Ongoing symptoms that keep returning, or pain that improves then comes back in the same area, are common triggers for re-evaluation. Chronic or recurrent pericoronitis may need a targeted plan (irrigation, improved cleaning, short-term medication, or discussion of removal), rather than just waiting for the eruption to finish.

What happens if my wisdom tooth is still trapped but I have symptoms?

If a wisdom tooth is not yet at the gumline, you still can get guidance. Typical options include observation with periodic checks if it is not causing pathology, but if imaging shows decay, a cyst, damage to the second molar, or repeated infections, earlier intervention may be recommended even before full eruption.

Is there anything I can do to make wisdom teeth erupt faster?

Trying to “speed it up” is usually ineffective and can worsen irritation. Eruption timing depends on development and positioning. The practical next step is to manage discomfort safely and get an exam, so your dentist can confirm whether you are dealing with normal pressure, a gum flap, or impaction.

If I am within the typical age range, when should I still seek urgent care?

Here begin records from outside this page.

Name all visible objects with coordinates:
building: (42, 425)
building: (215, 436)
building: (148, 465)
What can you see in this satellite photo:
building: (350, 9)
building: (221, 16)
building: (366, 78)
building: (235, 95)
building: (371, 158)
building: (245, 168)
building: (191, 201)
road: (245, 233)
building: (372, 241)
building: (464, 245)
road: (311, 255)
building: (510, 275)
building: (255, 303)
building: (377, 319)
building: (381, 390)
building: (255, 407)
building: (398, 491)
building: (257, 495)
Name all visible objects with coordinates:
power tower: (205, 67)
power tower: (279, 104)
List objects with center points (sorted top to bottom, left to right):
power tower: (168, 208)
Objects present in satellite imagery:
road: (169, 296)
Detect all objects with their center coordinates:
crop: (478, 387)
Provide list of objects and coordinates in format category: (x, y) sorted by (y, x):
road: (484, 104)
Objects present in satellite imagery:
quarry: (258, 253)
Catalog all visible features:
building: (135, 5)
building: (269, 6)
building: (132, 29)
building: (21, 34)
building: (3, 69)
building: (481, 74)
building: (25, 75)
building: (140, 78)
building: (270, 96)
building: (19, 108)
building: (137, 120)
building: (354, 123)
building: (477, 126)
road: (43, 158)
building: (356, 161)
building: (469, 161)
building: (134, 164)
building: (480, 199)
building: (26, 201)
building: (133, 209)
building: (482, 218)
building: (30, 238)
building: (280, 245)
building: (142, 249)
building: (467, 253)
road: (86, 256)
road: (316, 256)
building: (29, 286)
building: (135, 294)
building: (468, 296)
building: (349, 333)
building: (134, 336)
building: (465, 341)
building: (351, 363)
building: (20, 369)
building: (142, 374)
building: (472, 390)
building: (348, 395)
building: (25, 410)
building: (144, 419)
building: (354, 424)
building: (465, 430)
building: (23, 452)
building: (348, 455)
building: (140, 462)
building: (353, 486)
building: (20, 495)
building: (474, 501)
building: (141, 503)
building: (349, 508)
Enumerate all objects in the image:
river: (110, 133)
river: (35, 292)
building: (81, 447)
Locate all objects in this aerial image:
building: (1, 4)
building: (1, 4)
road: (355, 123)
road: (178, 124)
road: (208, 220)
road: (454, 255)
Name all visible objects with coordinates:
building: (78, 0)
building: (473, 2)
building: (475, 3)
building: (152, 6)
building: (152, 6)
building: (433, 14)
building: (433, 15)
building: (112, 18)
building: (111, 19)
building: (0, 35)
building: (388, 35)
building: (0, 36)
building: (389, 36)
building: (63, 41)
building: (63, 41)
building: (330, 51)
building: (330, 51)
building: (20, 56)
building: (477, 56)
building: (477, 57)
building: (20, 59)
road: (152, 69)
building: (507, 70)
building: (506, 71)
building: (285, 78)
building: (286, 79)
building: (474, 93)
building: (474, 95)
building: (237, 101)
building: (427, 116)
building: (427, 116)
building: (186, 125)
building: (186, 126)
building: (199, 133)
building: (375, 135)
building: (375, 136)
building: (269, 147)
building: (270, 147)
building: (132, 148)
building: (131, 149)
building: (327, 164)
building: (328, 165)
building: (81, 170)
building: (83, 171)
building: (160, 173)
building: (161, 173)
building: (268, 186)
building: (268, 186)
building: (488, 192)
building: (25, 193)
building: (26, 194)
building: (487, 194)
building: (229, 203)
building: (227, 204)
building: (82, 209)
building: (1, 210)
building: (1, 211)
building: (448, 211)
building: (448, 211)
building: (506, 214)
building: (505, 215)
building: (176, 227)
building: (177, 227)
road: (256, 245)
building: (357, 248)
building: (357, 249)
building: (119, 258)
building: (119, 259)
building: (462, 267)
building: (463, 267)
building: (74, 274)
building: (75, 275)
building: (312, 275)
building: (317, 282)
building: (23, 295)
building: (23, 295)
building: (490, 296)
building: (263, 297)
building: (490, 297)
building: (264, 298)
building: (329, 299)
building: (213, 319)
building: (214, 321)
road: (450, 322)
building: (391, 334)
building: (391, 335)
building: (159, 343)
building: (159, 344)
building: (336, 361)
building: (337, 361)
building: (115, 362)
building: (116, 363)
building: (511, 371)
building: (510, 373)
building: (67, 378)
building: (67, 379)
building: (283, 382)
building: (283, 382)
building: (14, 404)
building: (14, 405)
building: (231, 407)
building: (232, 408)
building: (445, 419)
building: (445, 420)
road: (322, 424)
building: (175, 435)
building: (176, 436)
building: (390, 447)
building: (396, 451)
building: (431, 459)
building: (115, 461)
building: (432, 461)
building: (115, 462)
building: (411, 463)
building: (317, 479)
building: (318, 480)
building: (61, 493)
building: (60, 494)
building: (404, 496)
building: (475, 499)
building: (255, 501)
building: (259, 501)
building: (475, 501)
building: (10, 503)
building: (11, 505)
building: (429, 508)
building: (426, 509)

Because the decision hinges on imaging and complications, not just how long you have had symptoms, you should base urgency on red flags. Severe swelling, fever, difficulty opening your mouth, or pain that is escalating should prompt urgent dental or medical care, even if you are within the “normal” eruption age range.

Does having pericoronitis before make future eruptions more likely to cause problems?

Yes. If you have a history of pericoronitis, you may be more likely to have recurrence with further partial eruption or cleaning difficulty. Tell your dentist about prior episodes, and ask whether your current tooth is partially erupted or impacted, because the management plan can differ.